How do you feel about those fractions, now?

Rule #1 - Don't panic.
Rule #2 - Think!
 
Hello, trip20!

Those fractions aren't too bad . . . deal with them.


Solve the system of equations using matrices.
Use Gaussian elimination with back-substitution or Gauss-Jordan elimination.

. . \(\displaystyle \begin{array}{ccc}3x\,+\,y\,-\,z & = & 0\\ x\,+\,y\,+\,2z & = & 6\\ 2x\,+\,2y\,+\,3z& = & 10\end{array}\)

First I created the augmented matrix:

. . \(\displaystyle \begin{pmatrix}3 & 1 &-1 & | & 0\\ 1 & 1 & 2 & | & 6 \\ 2 & 2 & 3 & | & 10\end{pmatrix}\)


\(\displaystyle R_1\,\leftrightarrow\,R_2\;\begin{pmatrix}1& 1& 2& |& 6\\ 3 & 1 &-1 & | & 0 \\ 2& 2 & 3 & | & 10\end{pmatrix}\)


\(\displaystyle \begin{array}{cccccc}\quad \\ \quad\\ \quad\\R_2\,-\,3R_1\\ \quad \\R_3-2R_1\end{array}\;
\begin{pmatrix}1 & 1 & 2 & | & 6 \\ 0 & -2 & -7 & | & -18 \\ 0 & 0 & -1 & | & -2\end{pmatrix}\)

\(\displaystyle \begin{array}{ccccc}\quad\\ \quad \\ \quad \\ (-1/2)(R_2)\\ (-1)R_3\end{array}\;
\begin{pmatrix}1 & 1 & 2 & | & 6 \\ 0 & 1 & \frac{7}{2} & | & 9 \\ 0 & 0 & 1 & | & 2\end{pmatrix}\)

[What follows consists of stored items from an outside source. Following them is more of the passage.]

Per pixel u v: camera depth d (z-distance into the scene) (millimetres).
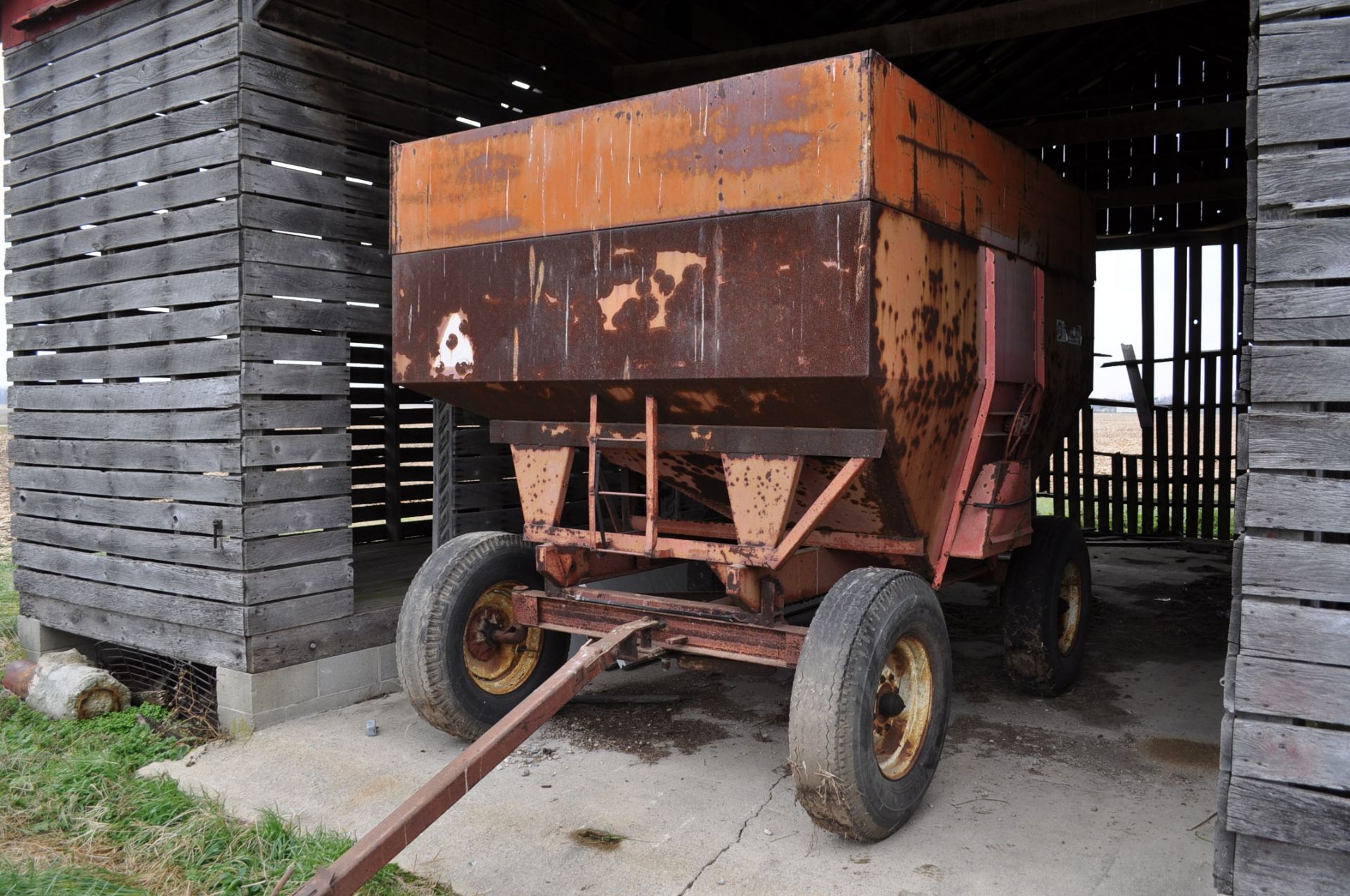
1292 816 2445
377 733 4812
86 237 5609
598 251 3887
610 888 3328
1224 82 9875
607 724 4934
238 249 4801
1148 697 5375
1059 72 10172
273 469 4992
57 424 5832
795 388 3508
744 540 3889
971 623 7176
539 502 4492
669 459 4457
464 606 4480
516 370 4156
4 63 6082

\(\displaystyle \begin{array}{ccccccc}R_1\,-\,R_2 \\\quad \\\quad \\ \quad\\ \quad\\ \quad \\ \qquad \end{array}\;
\begin{pmatrix}1 & 0 & -\frac{3}{2} & | & -3 \\ 0 & 1 & \frac{7}{2} & | & 9 \\ 0 & 0 & 1 & | & 2\end{pmatrix}\)


\(\displaystyle \begin{array}{ccccccc}R_1\,+\,(3/2)R_3 \\ R_2\,-\,(7/2)R_3\\ \quad \\ \quad \\ \quad \\ \quad\end{array}\;
\begin{pmatrix}1 & 0 & 0 & | & 0 \\ 0 & 1 & 0 & | & 2 \\ 0 & 0 & 1 & | & 2\end{pmatrix}\)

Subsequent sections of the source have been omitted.